HM REVENUE & CUSTOMS has announced it has reached a final agreement with its major IT suppliers on the phased exit of the £10bn Aspire IT contract – one of the UK’s biggest single public sector tech contracts – which ends in 2017.
HMRC and IT have been uncomfortable bedfellows in recent years, with the Public Accounts Committee warning in the last parliament that its approach to computing could leave its systems in “havoc” as it seeks to replace the Apsire system. HMRC rejected that assessment at the time, stating it was “making significant progress in preparing for a smooth and effective transition” from Aspire.
Last year, it emerged an outsourced IT company engaged by HMRC to provide additional capacity to tackle tax credits fraud and error fell £284.5m short of its savings target due to an IT failure that meant its 600 staff could not work for three months, while still being paid.
Synnex-Concentrix UK was hired on a payments-by-results basis with the aim of increasing the number of compliance interventions. So far, the benefits of the contract have been “lower than anticipated”, according to an assessment by the National Audit Office.
Under the agreement reached with Capgemini and Fujitsu, HMRC will complete the phased exit from the single, overarching Aspire contract by “breaking it into to a series of smaller, more flexible contracts” with existing and new suppliers. It expects that the contracts will be of interest to smaller and medium-sized companies, as well as the larger providers.

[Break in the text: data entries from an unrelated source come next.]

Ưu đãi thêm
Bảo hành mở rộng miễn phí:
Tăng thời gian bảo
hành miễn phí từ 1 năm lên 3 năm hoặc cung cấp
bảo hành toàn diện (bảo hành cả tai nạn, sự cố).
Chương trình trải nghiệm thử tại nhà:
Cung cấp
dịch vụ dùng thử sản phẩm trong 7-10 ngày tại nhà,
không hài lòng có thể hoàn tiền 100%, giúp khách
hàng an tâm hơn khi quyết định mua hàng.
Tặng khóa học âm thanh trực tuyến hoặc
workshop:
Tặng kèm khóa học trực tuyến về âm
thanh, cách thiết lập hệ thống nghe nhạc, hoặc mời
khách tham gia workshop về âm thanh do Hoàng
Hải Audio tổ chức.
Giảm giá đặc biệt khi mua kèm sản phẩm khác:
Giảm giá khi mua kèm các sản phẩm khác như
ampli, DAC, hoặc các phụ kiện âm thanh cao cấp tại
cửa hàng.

Starting next month (April), HMRC confirmed it will be going to market for a number of IT services.
The tax authority is also bringing some existing IT services and staff in-house before the end of the contract in 2017, which it says will provide stability during the phased exit from Aspire.

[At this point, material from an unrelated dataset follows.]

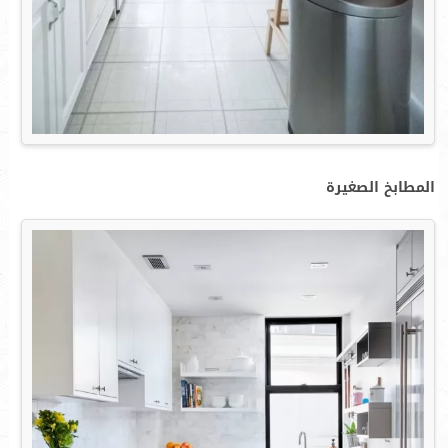
المطابخ الصغيرة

HMRC expects to save around 24% (£200m) a year by 2020/21 on the provision of like-for-like IT services, against a £854m total IT spend in 2014/15.
It will also be investing an additional £1.3bn over five years in its transformation programme, with the aim of making it quicker and easier for the majority of individuals and businesses to manage their tax affairs online – a key plank in the government’s Making Tax Digital drive.
HMRC’s outgoing chief executive Lin Homer said: “HMRC’s ambition is to be one of the most digitally-advanced tax authorities in the world, and the agreement we have reached to exit the Aspire contract brings that a huge step closer.
“Our new approach enables HMRC to secure the adaptable, cutting-edge IT services we need to transform our services to customers and modernise the way we work, at much better value for money for the taxpayer.”